RAG HyDE: Hypothetical Document Embeddings

Intermediate 9 min read

What you'll learn

✓Why short queries embed poorly
✓The HyDE idea in one paragraph
✓How to wire HyDE into an existing RAG pipeline
✓When HyDE helps and when it hurts
✓Cheap evaluation tricks for HyDE

Prerequisites

•Comfortable with basic RAG and embeddings

What and Why

Standard RAG embeds the user query directly and searches the vector store for similar chunks. The problem is that queries are short, often vague, and written in a different register from the source documents. A three word question rarely sits close to a paragraph of technical prose in embedding space, even when the paragraph contains the answer.

Hypothetical Document Embeddings, or HyDE, fixes this by asking an LLM to write a fake answer to the question first, then embedding that fake answer and using it as the search vector. The hypothetical document looks like the real documents, so it lands near them in embedding space.

Mental Model

Embedding models cluster documents by what they say, not by what someone might ask about them. A query and the matching passage often live in different regions of the vector space because they use different words and different lengths.

HyDE bridges that gap by translating the query into the shape of a document before search. Even if the generated text is partly wrong, its style, vocabulary, and length match the corpus, which is what the embedding cares about.

Hands-on Example

A minimal HyDE pipeline runs in two LLM calls and one vector search.

def hyde_retrieve(query, llm, embedder, vector_db, k=5):
    prompt = f"Write a short passage that answers: {query}"
    hypothetical = llm.generate(prompt)
    vector = embedder.embed(hypothetical)
    return vector_db.search(vector, k=k)

The retrieved chunks then go into your normal answer generation prompt. Note that the hypothetical document is thrown away after embedding; it is never shown to the user.

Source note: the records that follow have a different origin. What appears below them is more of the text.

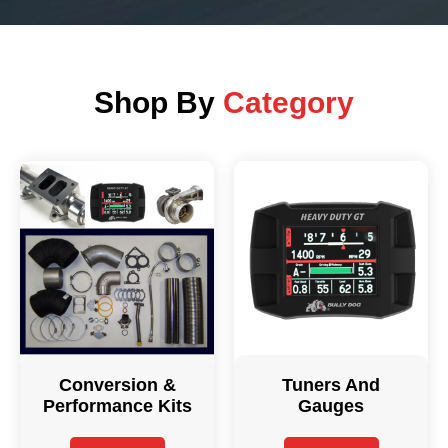
Shop By
Category
Conversion &
Tuners And
Performance Kits
Gauges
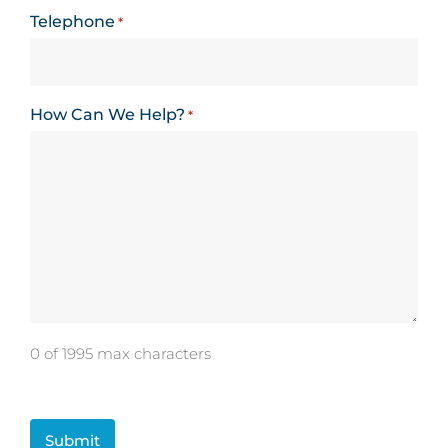
Telephone
*
How Can We Help?
*
0 of 1995 max characters
CAPTCHA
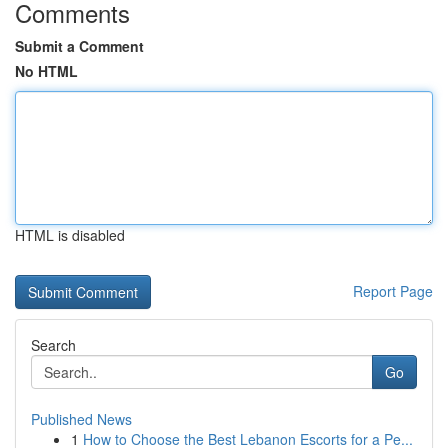
Comments
Submit a Comment
No HTML
HTML is disabled
Report Page
Search
Go
Published News
1
How to Choose the Best Lebanon Escorts for a Pe...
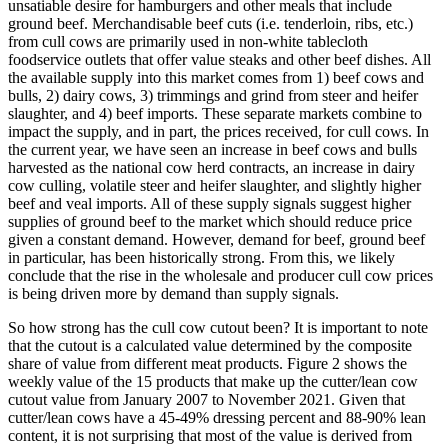
unsatiable desire for hamburgers and other meals that include
ground beef. Merchandisable beef cuts (i.e. tenderloin, ribs, etc.)
from cull cows are primarily used in non-white tablecloth
foodservice outlets that offer value steaks and other beef dishes. All
the available supply into this market comes from 1) beef cows and
bulls, 2) dairy cows, 3) trimmings and grind from steer and heifer
slaughter, and 4) beef imports. These separate markets combine to
impact the supply, and in part, the prices received, for cull cows. In
the current year, we have seen an increase in beef cows and bulls
harvested as the national cow herd contracts, an increase in dairy
cow culling, volatile steer and heifer slaughter, and slightly higher
beef and veal imports. All of these supply signals suggest higher
supplies of ground beef to the market which should reduce price
given a constant demand. However, demand for beef, ground beef
in particular, has been historically strong. From this, we likely
conclude that the rise in the wholesale and producer cull cow prices
is being driven more by demand than supply signals.
So how strong has the cull cow cutout been? It is important to note
that the cutout is a calculated value determined by the composite
share of value from different meat products. Figure 2 shows the
weekly value of the 15 products that make up the cutter/lean cow
cutout value from January 2007 to November 2021. Given that
cutter/lean cows have a 45-49% dressing percent and 88-90% lean
content, it is not surprising that most of the value is derived from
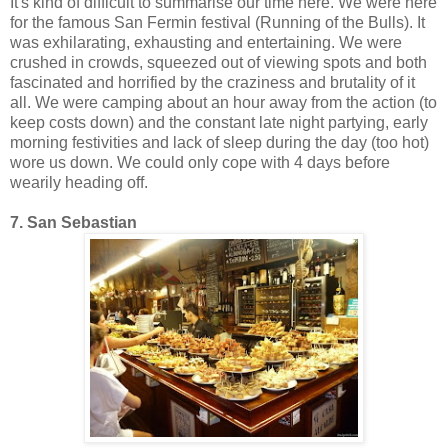
It's kind of difficult to summarise our time here. We were here
for the famous San Fermin festival (Running of the Bulls). It
was exhilarating, exhausting and entertaining. We were
crushed in crowds, squeezed out of viewing spots and both
fascinated and horrified by the craziness and brutality of it
all. We were camping about an hour away from the action (to
keep costs down) and the constant late night partying, early
morning festivities and lack of sleep during the day (too hot)
wore us down. We could only cope with 4 days before
wearily heading off.
7. San Sebastian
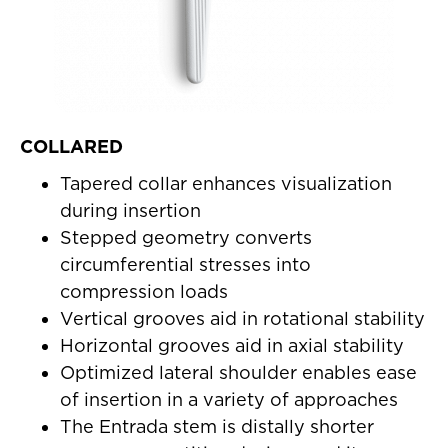
COLLARED
Tapered collar enhances visualization
during insertion
Stepped geometry converts
circumferential stresses into
compression loads
Vertical grooves aid in rotational stability
Horizontal grooves aid in axial stability
Optimized lateral shoulder enables ease
of insertion in a variety of approaches
The Entrada stem is distally shorter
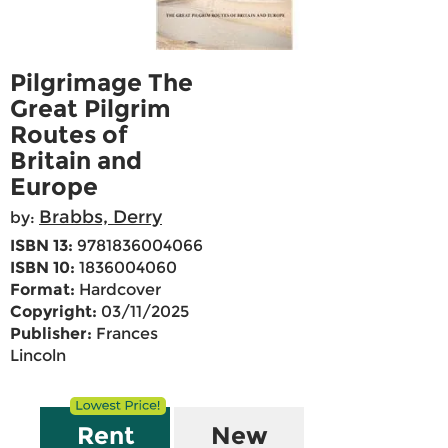
Pilgrimage The
Great Pilgrim
Routes of
Britain and
Europe
Brabbs, Derry
by:
ISBN 13:
9781836004066
ISBN 10:
1836004060
Format:
Hardcover
Copyright:
03/11/2025
Publisher:
Frances
Lincoln
Rent
New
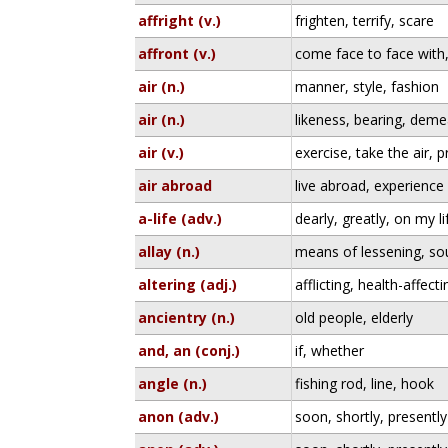
affright (v.)
frighten, terrify, scare
affront (v.)
come face to face with
air (n.)
manner, style, fashion
air (n.)
likeness, bearing, dem
air (v.)
exercise, take the air, p
air abroad
live abroad, experience
a-life (adv.)
dearly, greatly, on my li
allay (n.)
means of lessening, so
altering (adj.)
afflicting, health-affecti
ancientry (n.)
old people, elderly
and, an (conj.)
if, whether
angle (n.)
fishing rod, line, hook
anon (adv.)
soon, shortly, presently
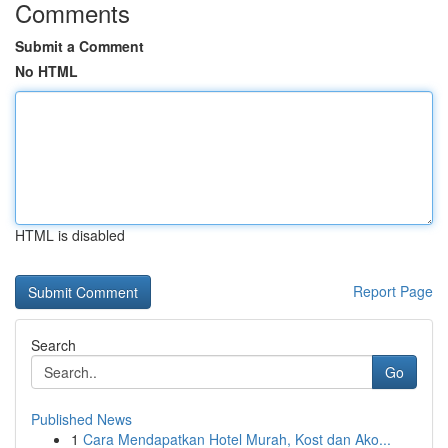
Comments
Submit a Comment
No HTML
HTML is disabled
Report Page
Search
Go
Published News
1
Cara Mendapatkan Hotel Murah, Kost dan Ako...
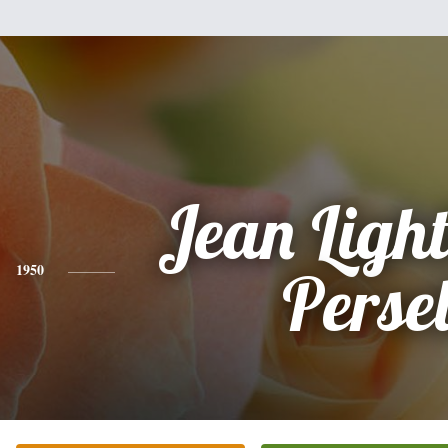
Jean Ligh
1950
Persel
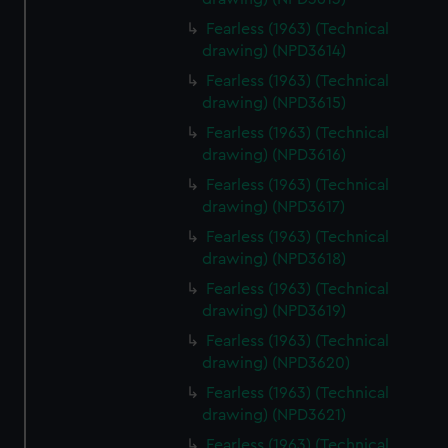
Fearless (1963) (Technical
drawing) (NPD3614)
Fearless (1963) (Technical
drawing) (NPD3615)
Fearless (1963) (Technical
drawing) (NPD3616)
Fearless (1963) (Technical
drawing) (NPD3617)
Fearless (1963) (Technical
drawing) (NPD3618)
Fearless (1963) (Technical
drawing) (NPD3619)
Fearless (1963) (Technical
drawing) (NPD3620)
Fearless (1963) (Technical
drawing) (NPD3621)
Fearless (1963) (Technical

query: "why is my pod crashlooping?"
 |
 v
LLM generates hypothetical answer
 |
 v
"A pod enters CrashLoopBackOff when its
container repeatedly exits. Common causes
include OOM kills, failing probes..."
 |
 v
embedder
 |
 v
search vector ----> vector DB ----> top-k real chunks
                                        |
                                        v
                                  answer LLM

HyDE inserts a generation step before retrieval to bridge the query and document spaces

For zero shot HyDE you can use a generic instruction. For domain HyDE you can prime the LLM with the style of your corpus, for example “Write a passage in the style of internal runbook documentation answering…”. The closer the style match, the better the retrieval.

Trade-offs

HyDE shines on short, ambiguous, or natural language queries against technical or formal documents. It is the cheapest fix for the “query too short” problem.

The cost is one extra LLM call per query, which adds latency and money. On a real time chat system that round trip can be two hundred to eight hundred milliseconds depending on model, which users feel.

HyDE can also amplify hallucination during retrieval. If the LLM invents the wrong jargon, you retrieve chunks about the wrong topic with high confidence. This is most painful for queries about entities the model has never seen, like product codes or internal acronyms.

Compared to query expansion, where you append synonyms and rerun the same query, HyDE produces a single richer vector instead of multiple searches. It is usually cheaper and more accurate, but harder to debug because the intermediate text is throwaway.

Practical Tips

Cache hypothetical documents by query. Identical questions should not pay the generation cost twice.

Use a small, fast model for the hypothetical step. The hypothetical is throwaway, so a cheap model is usually enough; save the expensive model for final answer generation.

Combine HyDE with a normal query embedding by averaging the two vectors, or by running both searches and merging results. This hedges against hallucinated jargon in the hypothetical.

Log the hypothetical document during development. Reading a few hundred of them is the fastest way to spot prompt issues, like the LLM consistently veering into the wrong sub-topic.

Skip HyDE when the query is already long, structured, or contains rare entities. A user pasting a stack trace does not need a hypothetical version of itself.

Evaluate with the same recall test you would use for plain RAG: a fixed set of queries with known correct chunks, then measure top-k hit rate with and without HyDE. The lift is usually visible on the first ten queries.

Wrap-up

HyDE is a small idea with a big payoff for RAG systems suffering from short, fuzzy queries. By generating a hypothetical answer and embedding that instead, you align the search vector with the shape of your documents. Pay attention to latency, hallucinated jargon, and caching, and treat HyDE as one tool in a retrieval toolkit rather than a default for every query.